The most frequent cause for kubeadm init failures in modern Cloud Technology environments is a mismatch between the container runtime and the kubelet's cgroup driver. Kubernetes now defaults to the systemd cgroup driver, so if your containerd or Docker configuration is still using cgroupfs, the initialization will fail. You need to verify your /etc/containerd/config.toml file and ensure SystemdCgroup = true is set. Additionally, ensure that your container runtime is actually running and the socket path is correctly identified.

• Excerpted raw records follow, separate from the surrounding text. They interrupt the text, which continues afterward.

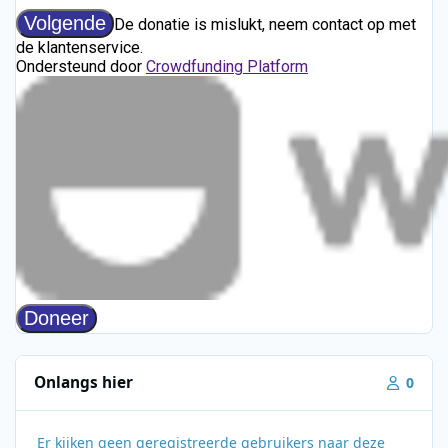
Onlangs hier
0
Er kijken geen geregistreerde gebruikers naar deze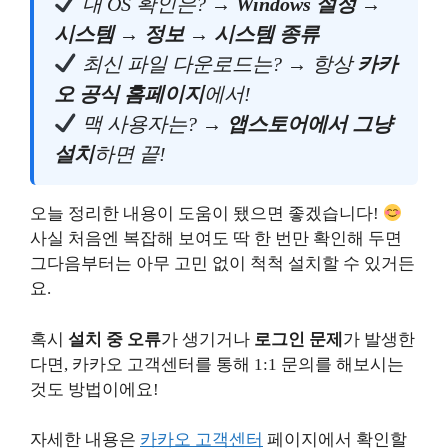
내 OS 확인은? →
Windows 설정 →
시스템 → 정보 → 시스템 종류
최신 파일 다운로드는? → 항상
카카
오 공식 홈페이지
에서!
맥 사용자는? →
앱스토어에서 그냥
설치
하면 끝!
오늘 정리한 내용이 도움이 됐으면 좋겠습니다!
사실 처음엔 복잡해 보여도 딱 한 번만 확인해 두면
그다음부터는 아무 고민 없이 척척 설치할 수 있거든
요.
혹시
설치 중 오류
가 생기거나
로그인 문제
가 발생한
다면, 카카오 고객센터를 통해 1:1 문의를 해보시는
것도 방법이에요!
자세한 내용은
카카오 고객센터
페이지에서 확인할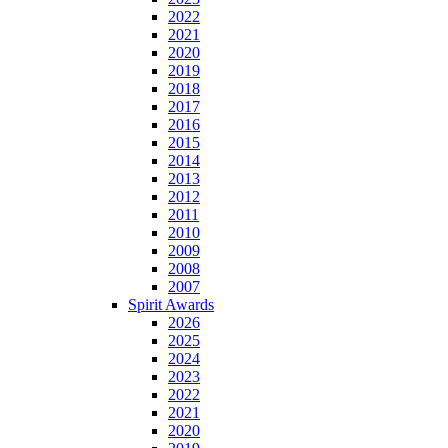
2022
2021
2020
2019
2018
2017
2016
2015
2014
2013
2012
2011
2010
2009
2008
2007
Spirit Awards
2026
2025
2024
2023
2022
2021
2020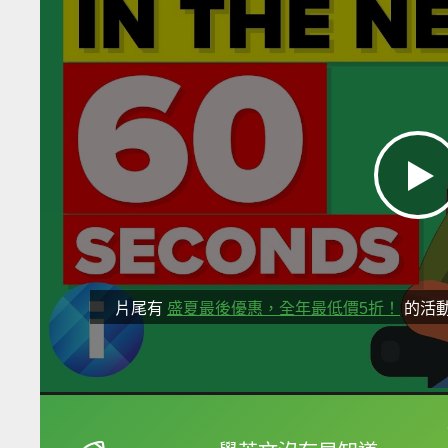
片尾有
盛夏最後優惠，全年最低價5折！
的活
框選或點兩下字幕可以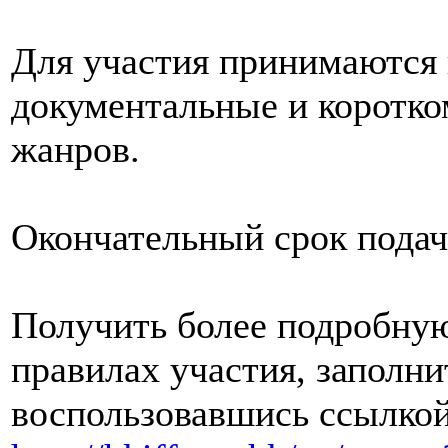
Для участия принимаются
документальные и коротк
жанров.
Окончательный срок подач
Получить более подробну
правилах участия, заполни
воспользовавшись ссылко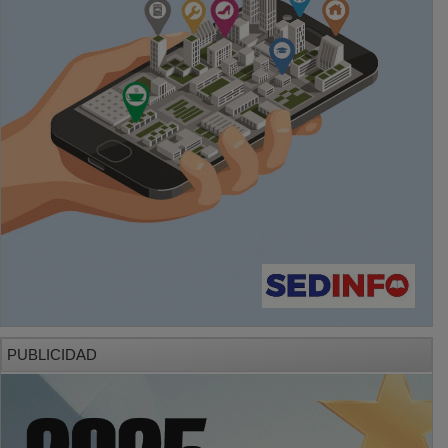
PUBLICIDAD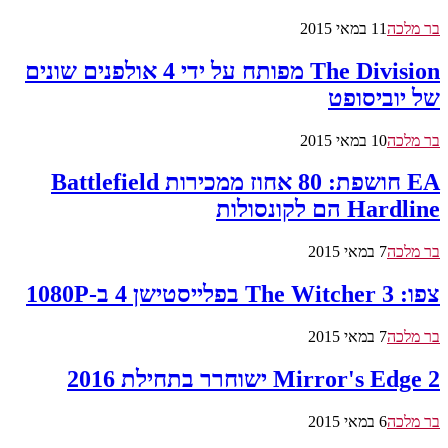
בר מלכה
11 במאי 2015
The Division מפותח על ידי 4 אולפנים שונים
של יוביסופט
בר מלכה
10 במאי 2015
EA חושפת: 80 אחוז ממכירות Battlefield
Hardline הם לקונסולות
בר מלכה
7 במאי 2015
צפו: The Witcher 3 בפלייסטישן 4 ב-1080P
בר מלכה
7 במאי 2015
Mirror's Edge 2 ישוחרר בתחילת 2016
בר מלכה
6 במאי 2015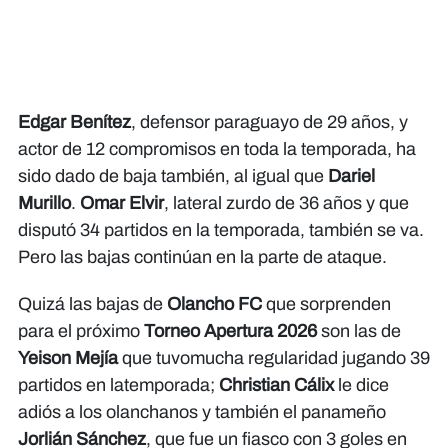
Edgar Benítez
, defensor paraguayo de 29 años, y
actor de 12 compromisos en toda la temporada, ha
sido dado de baja también, al igual que
Dariel
Murillo
.
Omar Elvir
, lateral zurdo de 36 años y que
disputó 34 partidos en la temporada, también se va.
Pero las bajas continúan en la parte de ataque.
Quizá las bajas de
Olancho FC
que sorprenden
para el próximo
Torneo
Apertura 2026
son las de
Yeison Mejía
que tuvomucha regularidad jugando 39
partidos en latemporada;
Christian Cálix
le dice
adiós a los olanchanos y también el panameño
Jorlián Sánchez
, que fue un fiasco con 3 goles en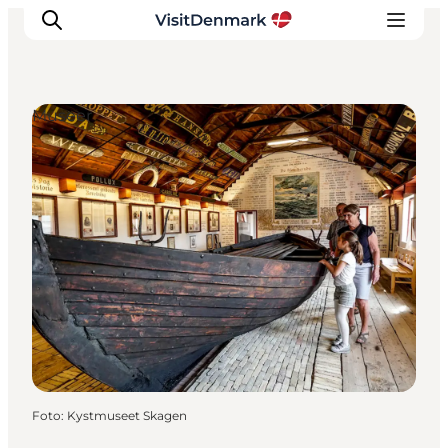
Museer
Inspiration
Destinationer
Oplevelser
Overnatning
Planlæg ferien
Foto
:
Kystmuseet Skagen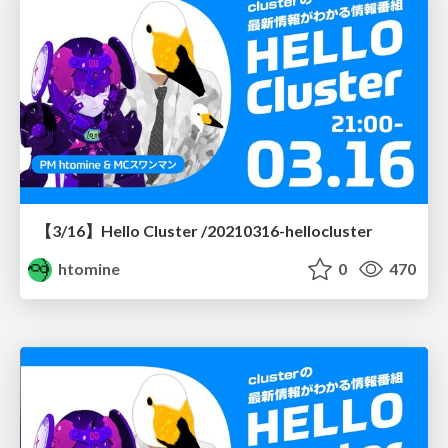
【3/16】Hello Cluster /20210316-hellocluster
htomine
0
470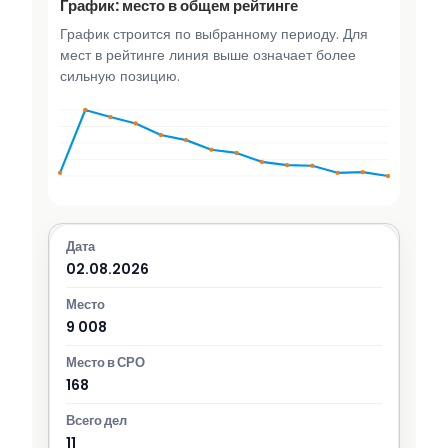
График: место в общем рейтинге
График строится по выбранному периоду. Для
мест в рейтинге линия выше означает более
сильную позицию.
02.08.2026
9 008
168
11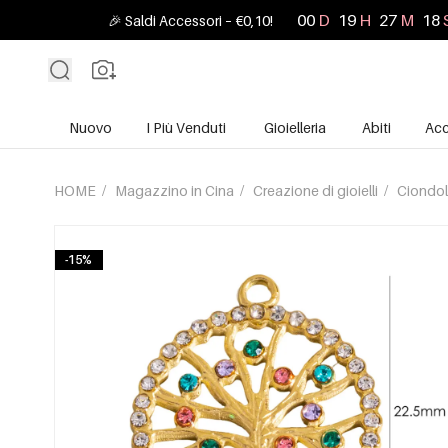
00
D
19
H
27
M
16
🎉 Saldi Accessori – €0,10!
Nuovo
I Più Venduti
Gioielleria
Abiti
Acc
HOME
/
Magazzino in Cina
/
Creazione di gioielli
/
Ciondol
-15%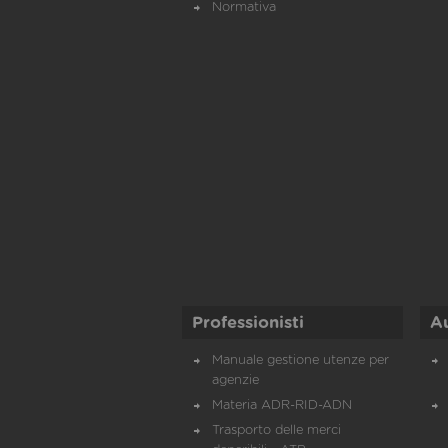
Normativa
Professionisti
A
Manuale gestione utenze per
agenzie
Materia ADR-RID-ADN
Trasporto delle merci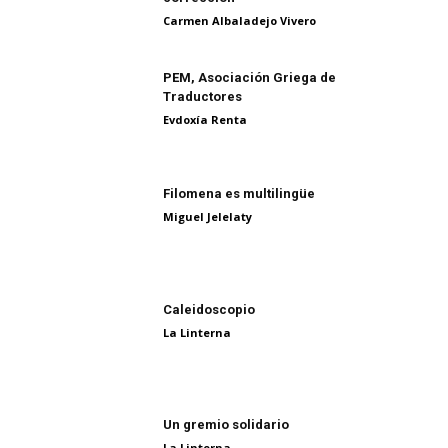
Carmen Albaladejo Vivero
PEM, Asociación Griega de
Traductores
Evdoxía Renta
Filomena es multilingüe
Miguel Jelelaty
Caleidoscopio
La Linterna
Un gremio solidario
La Linterna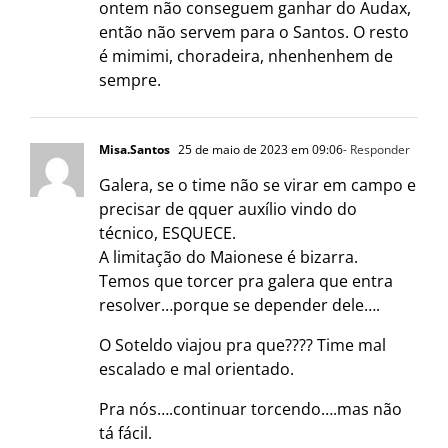
ontem não conseguem ganhar do Audax,
então não servem para o Santos. O resto
é mimimi, choradeira, nhenhenhem de
sempre.
Misa.Santos
25 de maio de 2023 em 09:06
- Responder
Galera, se o time não se virar em campo e
precisar de qquer auxílio vindo do
técnico, ESQUECE.
A limitação do Maionese é bizarra.
Temos que torcer pra galera que entra
resolver…porque se depender dele….
O Soteldo viajou pra que???? Time mal
escalado e mal orientado.
Pra nós….continuar torcendo….mas não
tá fácil.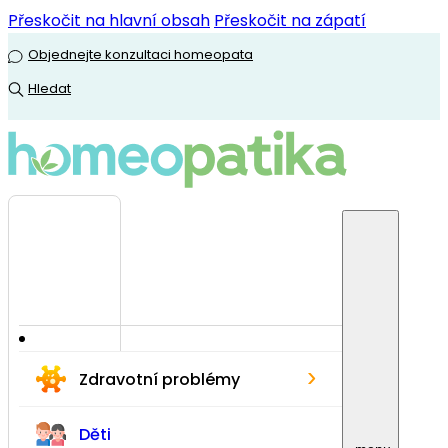
Přeskočit na hlavní obsah
Přeskočit na zápatí
Objednejte konzultaci homeopata
Hledat
›
Zdravotní problémy
Děti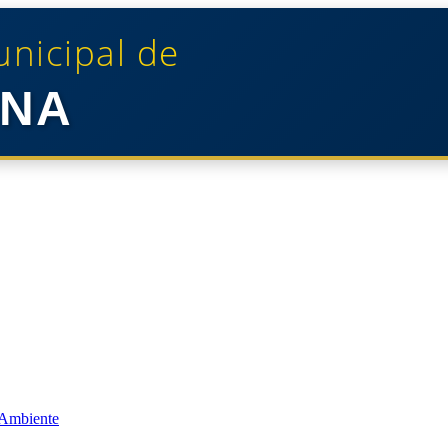
unicipal de
NA
 Ambiente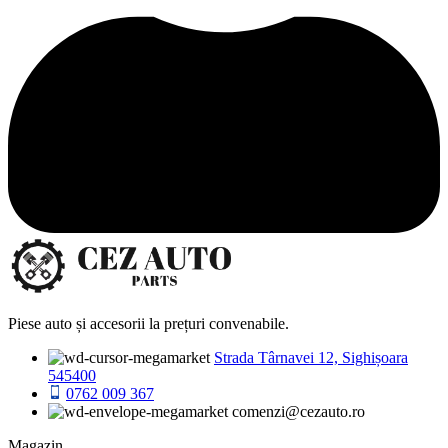
Piese auto și accesorii la prețuri convenabile.
Strada Târnavei 12, Sighișoara
545400
0762 009 367
comenzi@cezauto.ro
Magazin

Running kubeadm reset before each new attempt is also critical to clear out stale iptables rules or mount points from previous failed initializations.

0
MA
Answered on 21-10-2025

That sounds frustrating! Are you seeing a specific error message regarding the 'image pull' phase, or is it strictly a connection timeout with the API server? Sometimes the default Google container registry is blocked in certain network environments, which prevents the essential control plane images from being downloaded during the init process.

ST 23-10-2025

Mark, the error actually says "failed to run Kubelet: misconfiguration: kubelet cgroup driver: cgroupfs is different from docker cgroup driver: systemd". I thought Kubernetes was supposed to detect this automatically now. Do I need to manually create a Kubeadm configuration file to force both components to use systemd, or is there a way to fix this globally so I don't run into this issue again when I try to join the worker nodes to the cluster later this week?

0
LI
Answered on 02-11-2025

You should check if your firewall (ufw) is blocking port 6443. Kubernetes cannot initialize the API server if that port isn't accessible locally for the health checks.

KI 04-11-2025

I agree with Lisa. Port conflicts or firewall rules are often the silent killers of cluster setups. As Kimberly mentioned, double-checking the cgroup driver is step one, but ensuring your network overlay can communicate is a very close step two for a successful bootstrap.